21h30. Ça y est, à bord ! La navette est complète, dans 30 minutes, l'Angleterre. Elle démarre, pour s'arrêter cinq minutes plus tard.

21h45. Le haut-parleur grésille. On colle l'oreille, ou presque, à la grille. Retard d'une heure. On se rencogne dans les voitures, résignés. Heureux que les wagons soient chauffés.

23h. Un des conducteurs passe, explique que des trains Eurostar sont bloqués sous le Channel. En plus, les aiguillages sont gelés. Il ne sait pas à quelle heure on pourra partir.

Minuit. Toujours à quai. Le conducteur est à côté d'une vieille dame de 93 ans, la famille s'inquiète. Il alerte ses supérieurs par talkie-walkie. Elle restera dans la rame jusqu'à la fin.
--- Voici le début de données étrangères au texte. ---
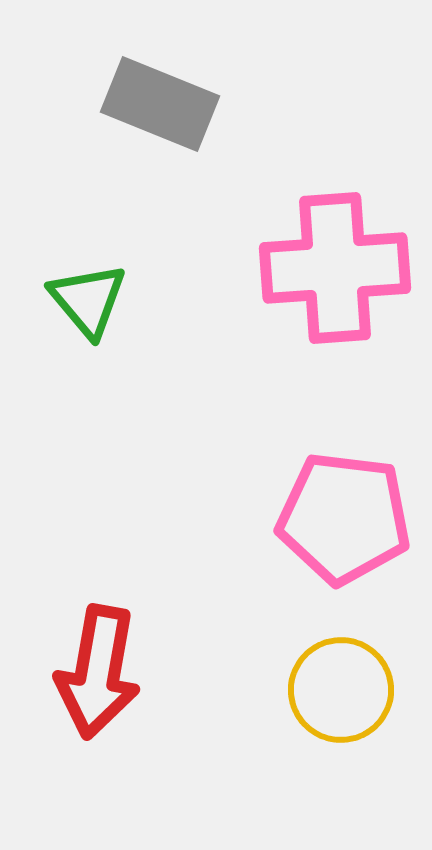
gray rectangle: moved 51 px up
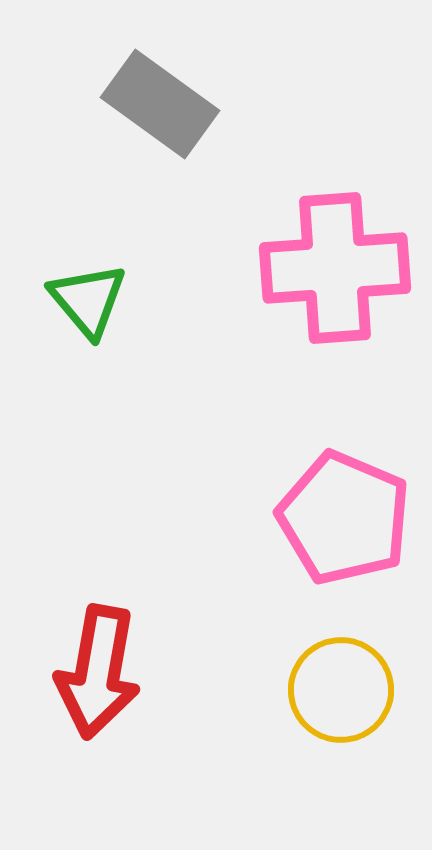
gray rectangle: rotated 14 degrees clockwise
pink pentagon: rotated 16 degrees clockwise
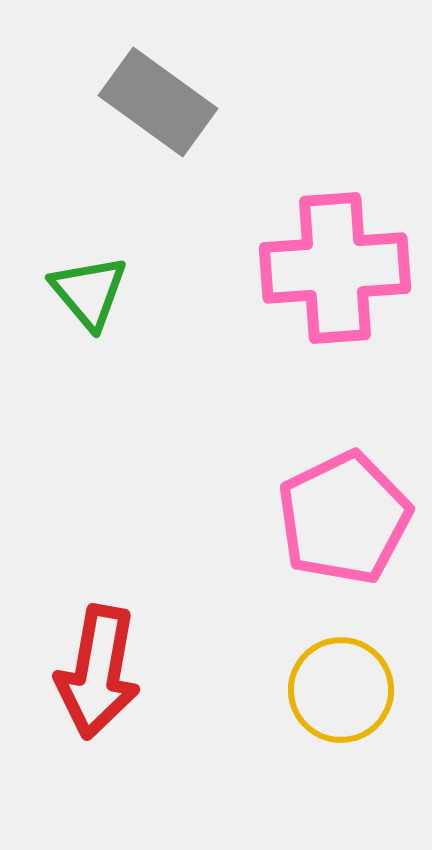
gray rectangle: moved 2 px left, 2 px up
green triangle: moved 1 px right, 8 px up
pink pentagon: rotated 23 degrees clockwise
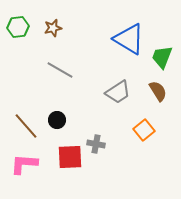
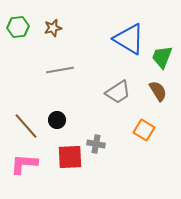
gray line: rotated 40 degrees counterclockwise
orange square: rotated 20 degrees counterclockwise
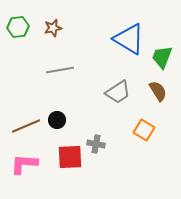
brown line: rotated 72 degrees counterclockwise
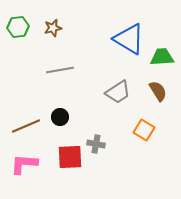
green trapezoid: rotated 65 degrees clockwise
black circle: moved 3 px right, 3 px up
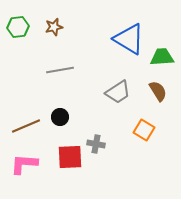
brown star: moved 1 px right, 1 px up
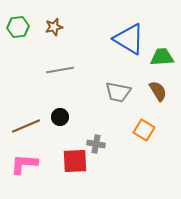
gray trapezoid: rotated 44 degrees clockwise
red square: moved 5 px right, 4 px down
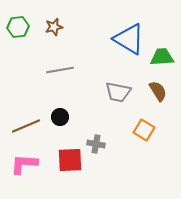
red square: moved 5 px left, 1 px up
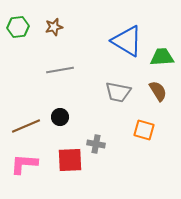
blue triangle: moved 2 px left, 2 px down
orange square: rotated 15 degrees counterclockwise
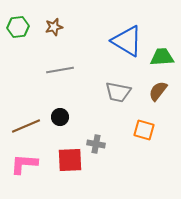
brown semicircle: rotated 110 degrees counterclockwise
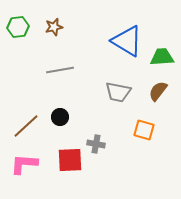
brown line: rotated 20 degrees counterclockwise
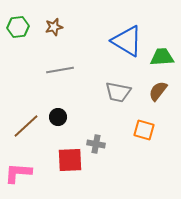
black circle: moved 2 px left
pink L-shape: moved 6 px left, 9 px down
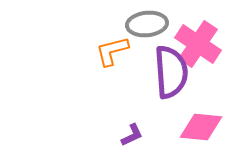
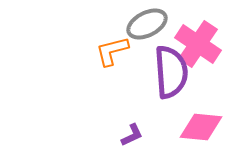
gray ellipse: rotated 21 degrees counterclockwise
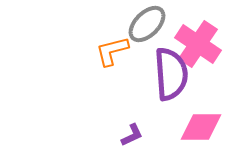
gray ellipse: rotated 18 degrees counterclockwise
purple semicircle: moved 2 px down
pink diamond: rotated 6 degrees counterclockwise
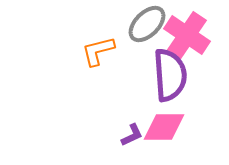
pink cross: moved 11 px left, 9 px up
orange L-shape: moved 14 px left
purple semicircle: moved 1 px left, 1 px down
pink diamond: moved 37 px left
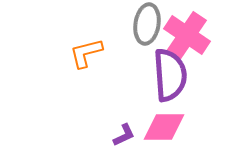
gray ellipse: rotated 36 degrees counterclockwise
orange L-shape: moved 12 px left, 2 px down
purple L-shape: moved 8 px left
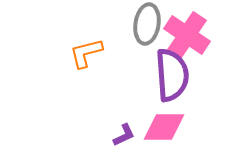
purple semicircle: moved 2 px right
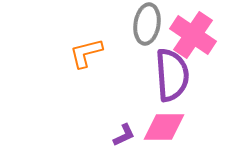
pink cross: moved 6 px right
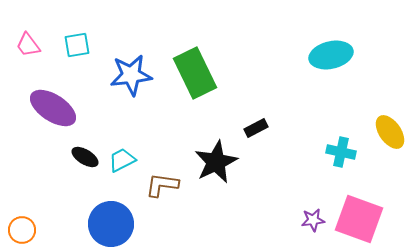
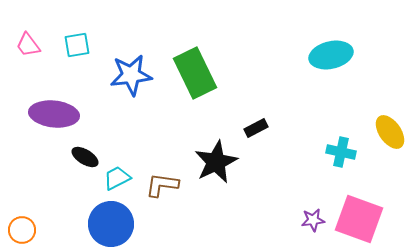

1h30 : les conducteurs se transforment en serveurs alertes, le café est arrivé, les sandwiches ne vont pas tarder. Ils essayent, sympas, toujours calmes, de rassurer et de détendre les voyageurs. Ils auraient dû finir leur service à 23h. L'un d'eux explique que les TGV ont ramené trop de neige dans le tunnel, une humidité qui aurait déréglé les systèmes électroniques. Quatre trains en panne. Ils sont en train d'évacuer les passagers, puis des locomotives iront tracter les Eurostars en panne. Combien de temps avant de sortir de ce guêpier ? Il soupire, gentiment : "six ou sept heures du matin".

2h. Tout le monde dort, plus ou moins. Les enfants recroquevillés sous les manteaux des parents sur les sièges arrière, les parents comme ils peuvent entre le volant et le tableau de bord. Lumbago à Noël.

2h30. La rame bouge ! Pour mieux reculer. Les conducteurs affables repassent. "Maintenant, c'est la préfecture qui gère, tout est bloqué." Les autoroutes aussi, paraît-il.

6h. Vraiment partis, cette fois. Il n'a pratiquement pas cessé de neiger du côté français. En Angleterre, seule une fine poudreuse parsème les bas-côtés. On longe un Eurostar, à l'arrêt. Derrière les vitres, des visages fatigués regardent passer les files de voitures. "Huit heures d'attente au quai, je n'avais jamais vu ça", conclut un employé d'Eurotunnel.

Aujourd'hui samedi, le trafic des Eurostars est à 14h totalement interrompu.